Action item:
Without any of the pictures, transcribe all the lines below exactly.

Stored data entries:

○ ○ ○ ○ ○ ○ ○

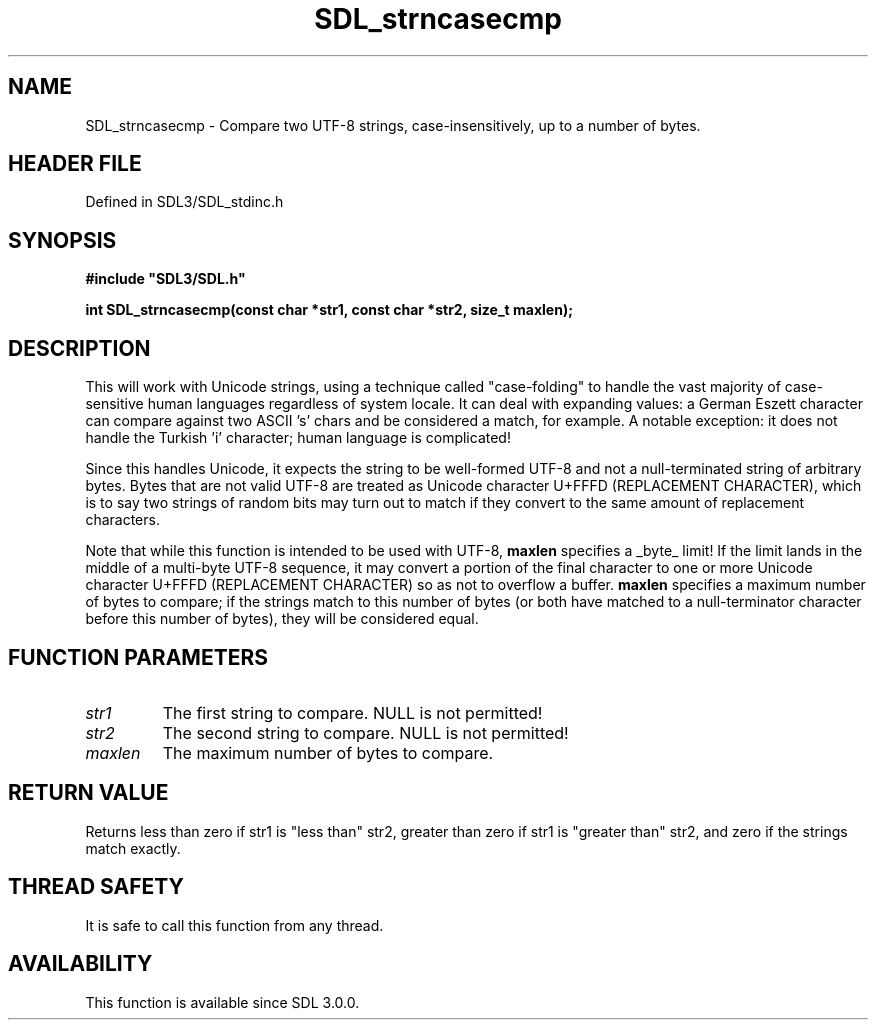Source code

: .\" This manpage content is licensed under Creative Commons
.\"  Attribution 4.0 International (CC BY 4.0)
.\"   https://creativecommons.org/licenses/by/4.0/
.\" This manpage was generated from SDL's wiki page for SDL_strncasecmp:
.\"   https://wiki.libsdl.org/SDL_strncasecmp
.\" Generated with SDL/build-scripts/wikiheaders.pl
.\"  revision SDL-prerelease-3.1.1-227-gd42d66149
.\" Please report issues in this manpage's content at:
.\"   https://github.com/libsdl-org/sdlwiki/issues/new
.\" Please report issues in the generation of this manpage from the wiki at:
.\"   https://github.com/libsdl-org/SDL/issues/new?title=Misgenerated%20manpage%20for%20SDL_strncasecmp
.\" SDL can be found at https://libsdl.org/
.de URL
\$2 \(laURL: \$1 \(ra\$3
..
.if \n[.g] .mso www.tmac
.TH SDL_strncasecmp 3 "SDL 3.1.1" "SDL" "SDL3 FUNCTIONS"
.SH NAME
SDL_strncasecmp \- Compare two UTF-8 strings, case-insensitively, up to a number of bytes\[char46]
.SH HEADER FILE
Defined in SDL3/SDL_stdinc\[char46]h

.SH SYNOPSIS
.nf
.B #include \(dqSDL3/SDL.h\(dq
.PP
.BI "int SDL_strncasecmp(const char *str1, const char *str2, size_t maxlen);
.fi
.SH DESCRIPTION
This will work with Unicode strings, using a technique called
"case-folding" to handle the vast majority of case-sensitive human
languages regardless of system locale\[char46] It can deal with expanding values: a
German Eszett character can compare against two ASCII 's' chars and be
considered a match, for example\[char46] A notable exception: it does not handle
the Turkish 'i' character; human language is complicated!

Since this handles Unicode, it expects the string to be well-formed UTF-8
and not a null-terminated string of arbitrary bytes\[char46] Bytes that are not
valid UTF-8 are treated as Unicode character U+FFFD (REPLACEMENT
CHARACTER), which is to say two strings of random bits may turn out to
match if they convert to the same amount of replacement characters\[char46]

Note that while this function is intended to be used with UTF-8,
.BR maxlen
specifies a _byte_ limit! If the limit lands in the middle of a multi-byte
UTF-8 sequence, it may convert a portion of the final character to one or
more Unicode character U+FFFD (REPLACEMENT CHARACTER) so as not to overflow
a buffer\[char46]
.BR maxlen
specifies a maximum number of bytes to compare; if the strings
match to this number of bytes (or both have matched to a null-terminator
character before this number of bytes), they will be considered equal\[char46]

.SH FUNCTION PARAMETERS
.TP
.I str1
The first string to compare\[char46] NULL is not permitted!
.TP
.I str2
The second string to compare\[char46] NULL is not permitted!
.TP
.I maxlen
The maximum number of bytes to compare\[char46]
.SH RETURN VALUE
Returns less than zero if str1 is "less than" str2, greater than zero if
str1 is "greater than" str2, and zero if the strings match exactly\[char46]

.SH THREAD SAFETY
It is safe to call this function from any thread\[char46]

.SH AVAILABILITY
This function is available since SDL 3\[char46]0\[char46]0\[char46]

○ ○ ○ ○ ○ ○ ○

Written response:
Source code

: .\" This manpage content is licensed under Creative Commons
.\"  Attribution 4.0 International (CC BY 4.0)
.\"   https://creativecommons.org/licenses/by/4.0/
.\" This manpage was generated from SDL's wiki page for SDL_strncasecmp:
.\"   https://wiki.libsdl.org/SDL_strncasecmp
.\" Generated with SDL/build-scripts/wikiheaders.pl
.\"  revision SDL-prerelease-3.1.1-227-gd42d66149
.\" Please report issues in this manpage's content at:
.\"   https://github.com/libsdl-org/sdlwiki/issues/new
.\" Please report issues in the generation of this manpage from the wiki at:
.\"   https://github.com/libsdl-org/SDL/issues/new?title=Misgenerated%20manpage%20for%20SDL_strncasecmp
.\" SDL can be found at https://libsdl.org/
.de URL
\$2 \(laURL: \$1 \(ra\$3
..
.if \n[.g] .mso www.tmac
.TH SDL_strncasecmp 3 "SDL 3.1.1" "SDL" "SDL3 FUNCTIONS"
.SH NAME
SDL_strncasecmp \- Compare two UTF-8 strings, case-insensitively, up to a number of bytes\[char46]
.SH HEADER FILE
Defined in SDL3/SDL_stdinc\[char46]h

.SH SYNOPSIS
.nf
.B #include \(dqSDL3/SDL.h\(dq
.PP
.BI "int SDL_strncasecmp(const char *str1, const char *str2, size_t maxlen);
.fi
.SH DESCRIPTION
This will work with Unicode strings, using a technique called
"case-folding" to handle the vast majority of case-sensitive human
languages regardless of system locale\[char46] It can deal with expanding values: a
German Eszett character can compare against two ASCII 's' chars and be
considered a match, for example\[char46] A notable exception: it does not handle
the Turkish 'i' character; human language is complicated!

Since this handles Unicode, it expects the string to be well-formed UTF-8
and not a null-terminated string of arbitrary bytes\[char46] Bytes that are not
valid UTF-8 are treated as Unicode character U+FFFD (REPLACEMENT
CHARACTER), which is to say two strings of random bits may turn out to
match if they convert to the same amount of replacement characters\[char46]

Note that while this function is intended to be used with UTF-8,
.BR maxlen
specifies a _byte_ limit! If the limit lands in the middle of a multi-byte
UTF-8 sequence, it may convert a portion of the final character to one or
more Unicode character U+FFFD (REPLACEMENT CHARACTER) so as not to overflow
a buffer\[char46]
.BR maxlen
specifies a maximum number of bytes to compare; if the strings
match to this number of bytes (or both have matched to a null-terminator
character before this number of bytes), they will be considered equal\[char46]

.SH FUNCTION PARAMETERS
.TP
.I str1
The first string to compare\[char46] NULL is not permitted!
.TP
.I str2
The second string to compare\[char46] NULL is not permitted!
.TP
.I maxlen
The maximum number of bytes to compare\[char46]
.SH RETURN VALUE
Returns less than zero if str1 is "less than" str2, greater than zero if
str1 is "greater than" str2, and zero if the strings match exactly\[char46]

.SH THREAD SAFETY
It is safe to call this function from any thread\[char46]

.SH AVAILABILITY
This function is available since SDL 3\[char46]0\[char46]0\[char46]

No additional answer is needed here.